(Bloomberg News) Hedge funds increased bullish bets on commodities by the most since August as evidence that China is accelerating outweighed concern that U.S. lawmakers have yet to resolve an impasse over automatic spending cuts and tax rises.

Speculators and money managers increased net-long positions across 18 U.S. futures and options by 9.8 percent to 929,588 contracts in the week ended Nov. 27, the biggest gain since Aug. 21, U.S. Commodity Futures Trading Commission data show. Gold holdings reached a six-week high, and wagers on a wheat rally jumped the most since June. Cattle bets more than doubled. The Standard & Poor’s GSCI Spot Index of 24 raw materials rose 1.9 percent in November, the first monthly gain since August.

The world economy is in its best shape in 18 months because of the acceleration in China, the biggest consumer of everything from cotton to copper to coal, according to the Bloomberg Global Poll of 862 investors last week. The U.S. probably will avoid the so-called fiscal cliff that the Congressional Budget Office has warned risks sending the country back into recession, even as Europe remains mired in a debt crisis, the poll showed.

“I wouldn’t say that it was a green light all ahead for commodities, but the market is turning slowly based primarily on improved real numbers out of China that outweigh slowdowns in Europe and the U.S.,” said Adrian Day, who manages about $170 million of assets as president of Adrian Day Asset Management in Annapolis, Maryland. China is “overwhelmingly the most important factor,” he said.

Price Gains

The S&P GSCI rose less than 0.1 percent last week, led by gains in industrial metals and agriculture. The MSCI All-Country World Index of equities advanced 0.9 percent and the dollar fell 0.1 percent against a basket of six trading partners. Treasuries returned 0.4 percent, a Bank of America Corp. index shows. The GSCI climbed 0.3 percent to 651.83 at 11:45 a.m. in New York.

The U.S. economy, the world’s biggest, expanded 2.7 percent in the three months ended Sept. 30, more than economists forecast, according to Commerce Department data on Nov. 29. The S&P/Case-Shiller index of property values in 20 U.S. cities showed that home prices in the 12 months ended September advanced by the most since July 2010.

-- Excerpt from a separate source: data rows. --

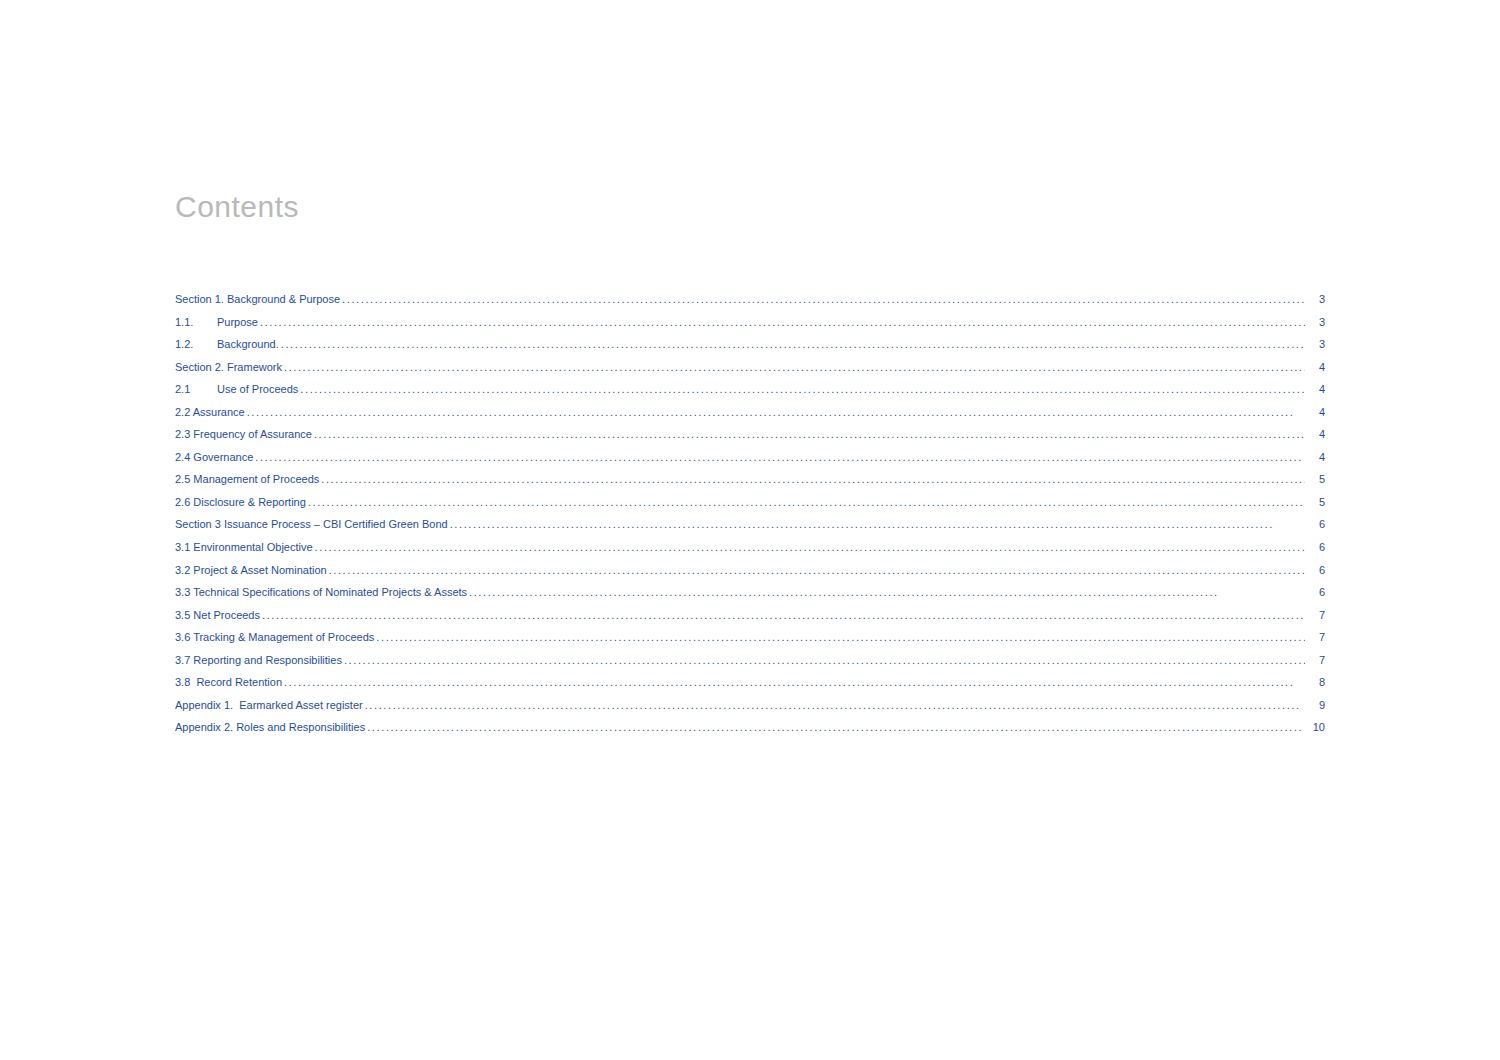Contents
Section 1. Background & Purpose .................................................................................................................................................................................................................................. 3
1.1. Purpose ......................................................................................................................................................................................................................................... 3
1.2. Background. .................................................................................................................................................................................................................................. 3
Section 2. Framework ................................................................................................................................................................................................................................. 4
2.1 Use of Proceeds ......................................................................................................................................................................................................................... 4
2.2 Assurance ................................................................................................................................................................................................................................. 4
2.3 Frequency of Assurance ......................................................................................................................................................................................................................... 4
2.4 Governance ................................................................................................................................................................................................................................. 4
2.5 Management of Proceeds ......................................................................................................................................................................................................................... 5
2.6 Disclosure & Reporting ......................................................................................................................................................................................................................... 5
Section 3 Issuance Process – CBI Certified Green Bond ................................................................................................................................................................................. 6
3.1 Environmental Objective ......................................................................................................................................................................................................................... 6
3.2 Project & Asset Nomination ......................................................................................................................................................................................................................... 6
3.3 Technical Specifications of Nominated Projects & Assets ................................................................................................................................................................. 6
3.5 Net Proceeds ................................................................................................................................................................................................................................. 7
3.6 Tracking & Management of Proceeds ......................................................................................................................................................................................................... 7
3.7 Reporting and Responsibilities ......................................................................................................................................................................................................................... 7
3.8 Record Retention ......................................................................................................................................................................................................................... 8
Appendix 1. Earmarked Asset register ......................................................................................................................................................................................................... 9
Appendix 2. Roles and Responsibilities ......................................................................................................................................................................................................... 10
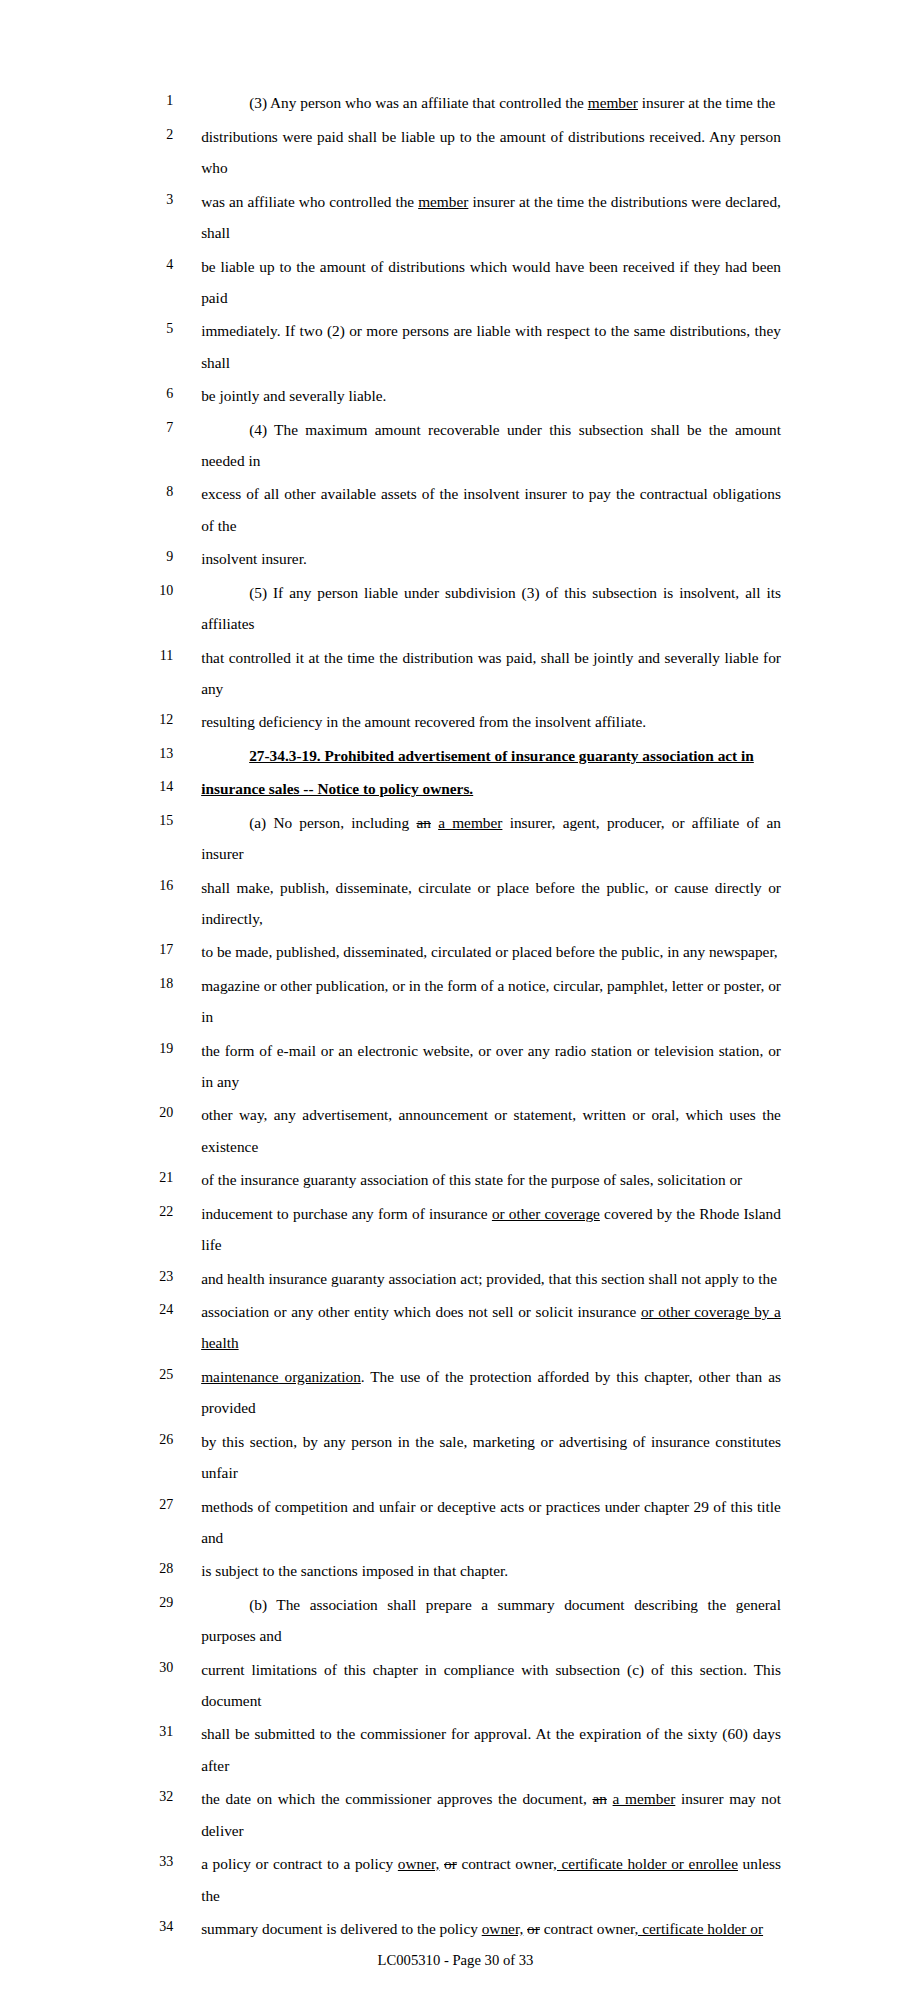| 1 | (3) Any person who was an affiliate that controlled the member insurer at the time the |
| 2 | distributions were paid shall be liable up to the amount of distributions received. Any person who |
| 3 | was an affiliate who controlled the member insurer at the time the distributions were declared, shall |
| 4 | be liable up to the amount of distributions which would have been received if they had been paid |
| 5 | immediately. If two (2) or more persons are liable with respect to the same distributions, they shall |
| 6 | be jointly and severally liable. |
| 7 | (4) The maximum amount recoverable under this subsection shall be the amount needed in |
| 8 | excess of all other available assets of the insolvent insurer to pay the contractual obligations of the |
| 9 | insolvent insurer. |
| 10 | (5) If any person liable under subdivision (3) of this subsection is insolvent, all its affiliates |
| 11 | that controlled it at the time the distribution was paid, shall be jointly and severally liable for any |
| 12 | resulting deficiency in the amount recovered from the insolvent affiliate. |
| 13 | 27-34.3-19. Prohibited advertisement of insurance guaranty association act in |
| 14 | insurance sales -- Notice to policy owners. |
| 15 | (a) No person, including an a member insurer, agent, producer, or affiliate of an insurer |
| 16 | shall make, publish, disseminate, circulate or place before the public, or cause directly or indirectly, |
| 17 | to be made, published, disseminated, circulated or placed before the public, in any newspaper, |
| 18 | magazine or other publication, or in the form of a notice, circular, pamphlet, letter or poster, or in |
| 19 | the form of e-mail or an electronic website, or over any radio station or television station, or in any |
| 20 | other way, any advertisement, announcement or statement, written or oral, which uses the existence |
| 21 | of the insurance guaranty association of this state for the purpose of sales, solicitation or |
| 22 | inducement to purchase any form of insurance or other coverage covered by the Rhode Island life |
| 23 | and health insurance guaranty association act; provided, that this section shall not apply to the |
| 24 | association or any other entity which does not sell or solicit insurance or other coverage by a health |
| 25 | maintenance organization . The use of the protection afforded by this chapter, other than as provided |
| 26 | by this section, by any person in the sale, marketing or advertising of insurance constitutes unfair |
| 27 | methods of competition and unfair or deceptive acts or practices under chapter 29 of this title and |
| 28 | is subject to the sanctions imposed in that chapter. |
| 29 | (b) The association shall prepare a summary document describing the general purposes and |
| 30 | current limitations of this chapter in compliance with subsection (c) of this section. This document |
| 31 | shall be submitted to the commissioner for approval. At the expiration of the sixty (60) days after |
| 32 | the date on which the commissioner approves the document, an a member insurer may not deliver |
| 33 | a policy or contract to a policy owner, or contract owner , certificate holder or enrollee unless the |
| 34 | summary document is delivered to the policy owner, or contract owner , certificate holder or |
LC005310 - Page 30 of 33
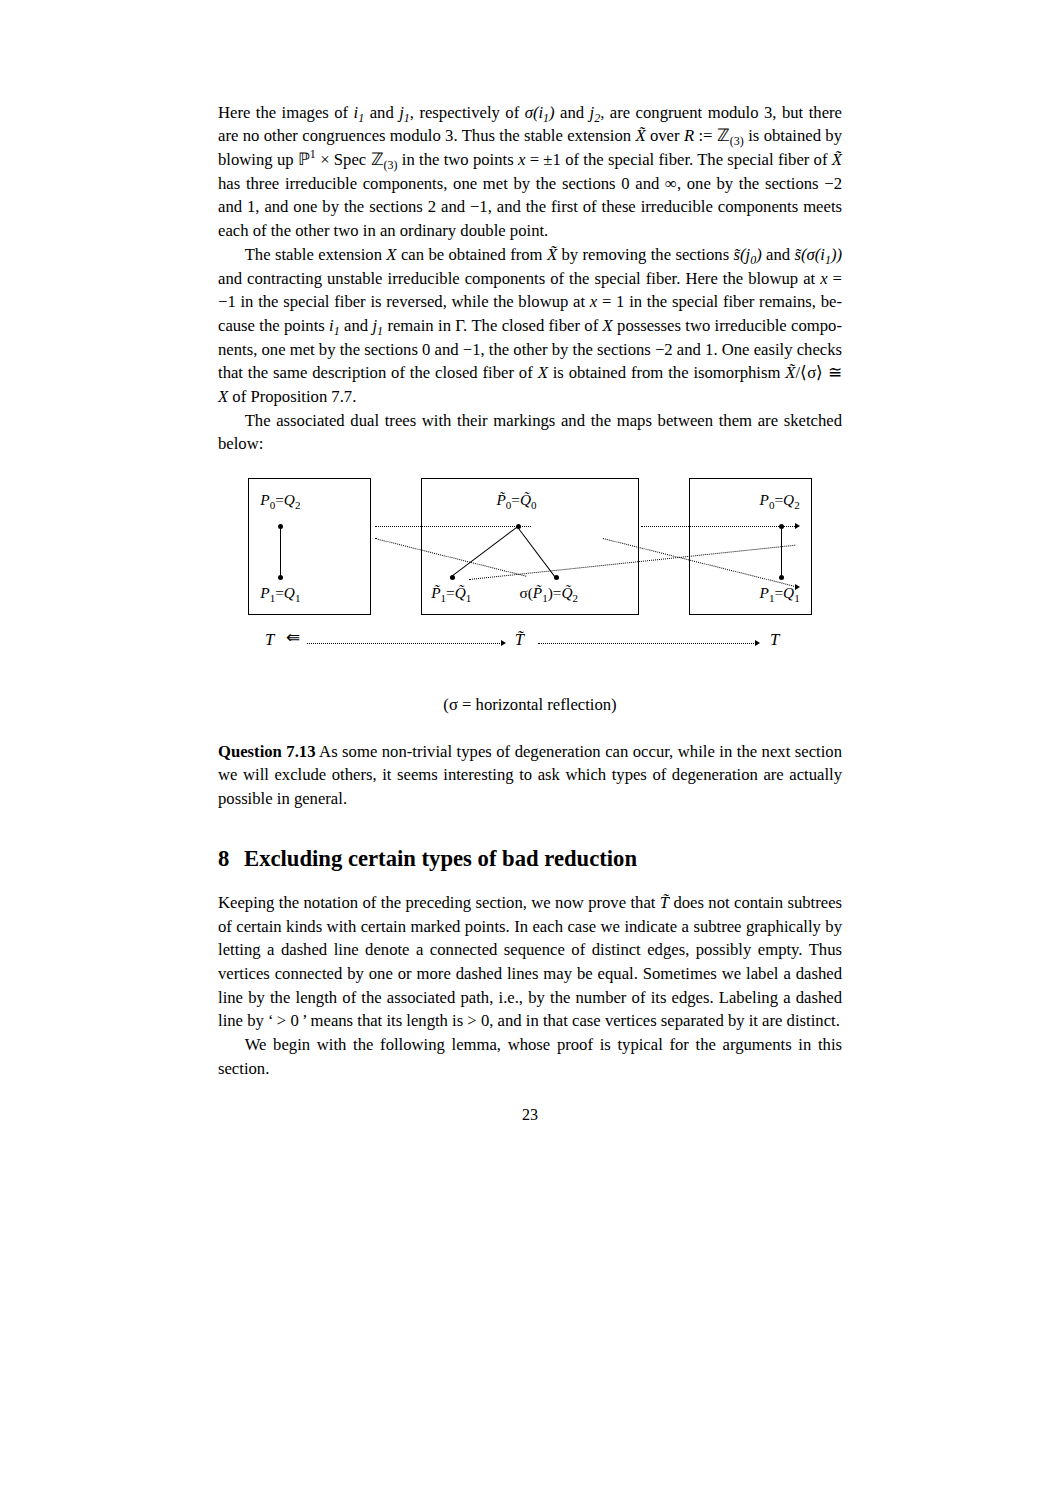Here the images of i1 and j1, respectively of σ(i1) and j2, are congruent modulo 3, but there are no other congruences modulo 3. Thus the stable extension X̃ over R := ℤ(3) is obtained by blowing up ℙ1 × Spec ℤ(3) in the two points x = ±1 of the special fiber. The special fiber of X̃ has three irreducible components, one met by the sections 0 and ∞, one by the sections −2 and 1, and one by the sections 2 and −1, and the first of these irreducible components meets each of the other two in an ordinary double point.
The stable extension X can be obtained from X̃ by removing the sections s̃(j0) and s̃(σ(i1)) and contracting unstable irreducible components of the special fiber. Here the blowup at x = −1 in the special fiber is reversed, while the blowup at x = 1 in the special fiber remains, because the points i1 and j1 remain in Γ. The closed fiber of X possesses two irreducible components, one met by the sections 0 and −1, the other by the sections −2 and 1. One easily checks that the same description of the closed fiber of X is obtained from the isomorphism X̃/⟨σ⟩ ≅ X of Proposition 7.7.
The associated dual trees with their markings and the maps between them are sketched below:
P0=Q2 P1=Q1
P̃0=Q̃0 P̃1=Q̃1 σ(P̃1)=Q̃2
P0=Q2 P1=Q1
T ⇚ T̃ T
(σ = horizontal reflection)
Question 7.13 As some non-trivial types of degeneration can occur, while in the next section we will exclude others, it seems interesting to ask which types of degeneration are actually possible in general.
8 Excluding certain types of bad reduction
Keeping the notation of the preceding section, we now prove that T̃ does not contain subtrees of certain kinds with certain marked points. In each case we indicate a subtree graphically by letting a dashed line denote a connected sequence of distinct edges, possibly empty. Thus vertices connected by one or more dashed lines may be equal. Sometimes we label a dashed line by the length of the associated path, i.e., by the number of its edges. Labeling a dashed line by ‘ > 0 ’ means that its length is > 0, and in that case vertices separated by it are distinct.
We begin with the following lemma, whose proof is typical for the arguments in this section.
23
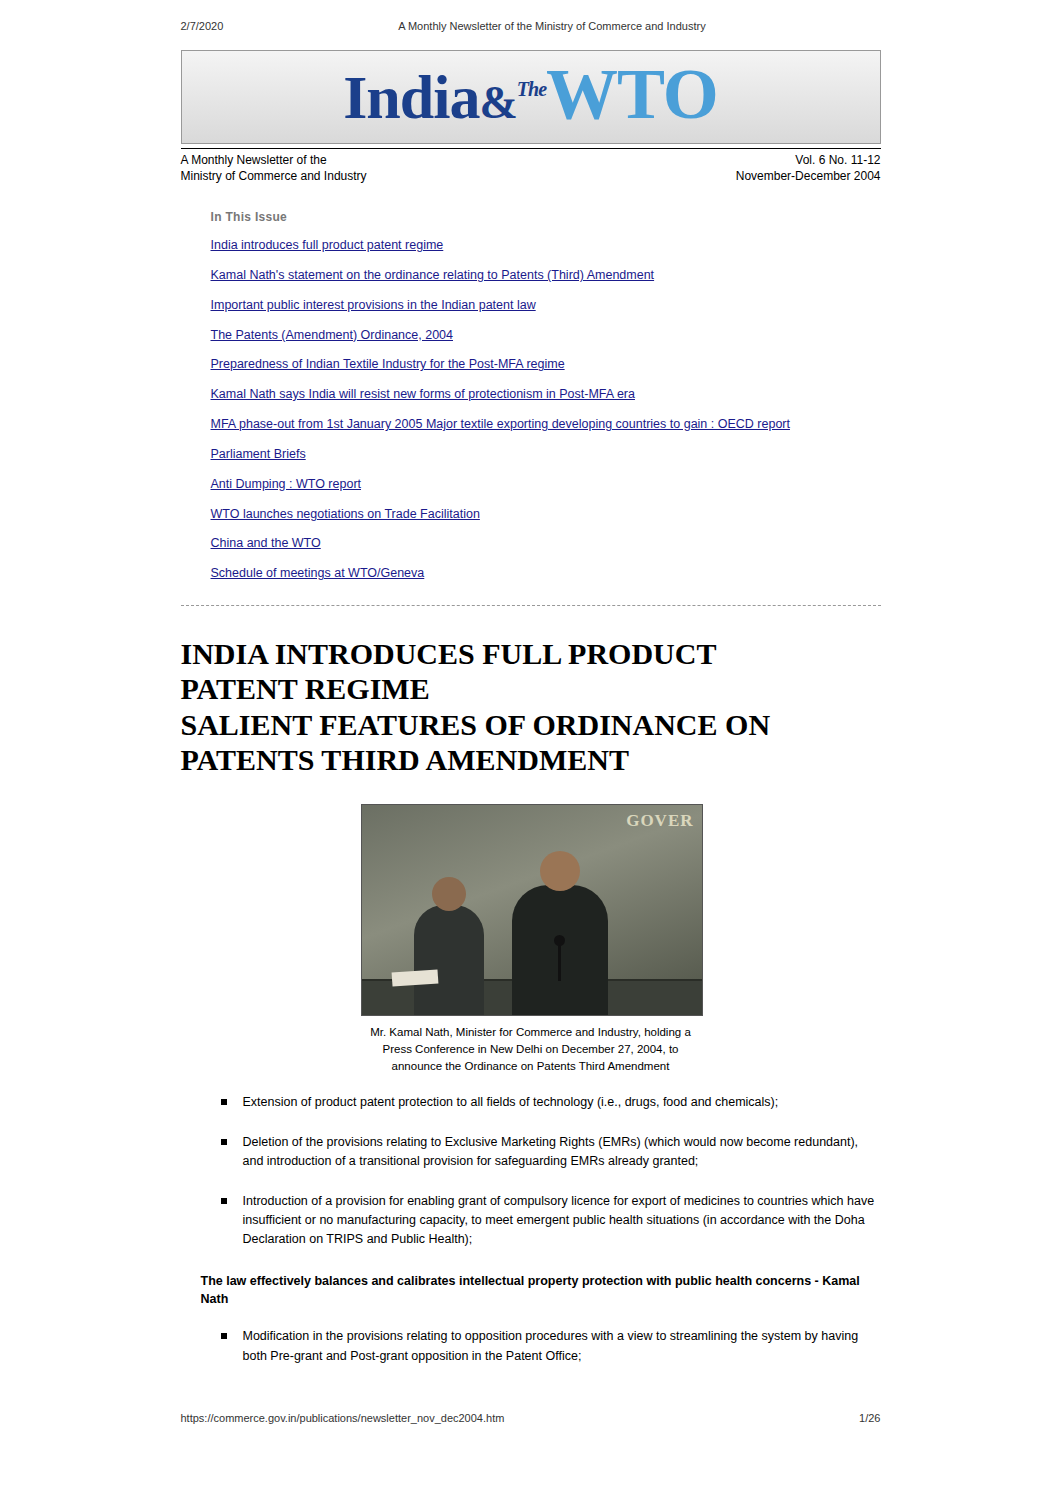2/7/2020
A Monthly Newsletter of the Ministry of Commerce and Industry
India&The WTO
A Monthly Newsletter of the
Ministry of Commerce and Industry
Vol. 6 No. 11-12
November-December 2004
In This Issue
India introduces full product patent regime
Kamal Nath's statement on the ordinance relating to Patents (Third) Amendment
Important public interest provisions in the Indian patent law
The Patents (Amendment) Ordinance, 2004
Preparedness of Indian Textile Industry for the Post-MFA regime
Kamal Nath says India will resist new forms of protectionism in Post-MFA era
MFA phase-out from 1st January 2005 Major textile exporting developing countries to gain : OECD report
Parliament Briefs
Anti Dumping : WTO report
WTO launches negotiations on Trade Facilitation
China and the WTO
Schedule of meetings at WTO/Geneva
INDIA INTRODUCES FULL PRODUCT
PATENT REGIME
SALIENT FEATURES OF ORDINANCE ON
PATENTS THIRD AMENDMENT
GOVER
Mr. Kamal Nath, Minister for Commerce and Industry, holding a
Press Conference in New Delhi on December 27, 2004, to
announce the Ordinance on Patents Third Amendment
Extension of product patent protection to all fields of technology (i.e., drugs, food and chemicals);
Deletion of the provisions relating to Exclusive Marketing Rights (EMRs) (which would now become redundant), and introduction of a transitional provision for safeguarding EMRs already granted;
Introduction of a provision for enabling grant of compulsory licence for export of medicines to countries which have insufficient or no manufacturing capacity, to meet emergent public health situations (in accordance with the Doha Declaration on TRIPS and Public Health);
The law effectively balances and calibrates intellectual property protection with public health concerns - Kamal Nath
Modification in the provisions relating to opposition procedures with a view to streamlining the system by having both Pre-grant and Post-grant opposition in the Patent Office;
https://commerce.gov.in/publications/newsletter_nov_dec2004.htm
1/26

Confidence in China’s economy rose to the highest in more than a year amid optimism that the new leadership headed by Xi Jinping will improve the financial climate, according to the Bloomberg investor poll. Manufacturing in the country rose to the highest level in seven months in November, the National Bureau of Statistics said Dec. 1.

Tax Deadlock

A deadlock between President Barack Obama and Republicans in Congress over $600 billion in spending cuts and tax increases has extended over a year. Missing the deadline at the end of December means the economy goes over the so-called fiscal cliff and probably will tumble into a recession, the Congressional Budget Office reiterated Nov. 8.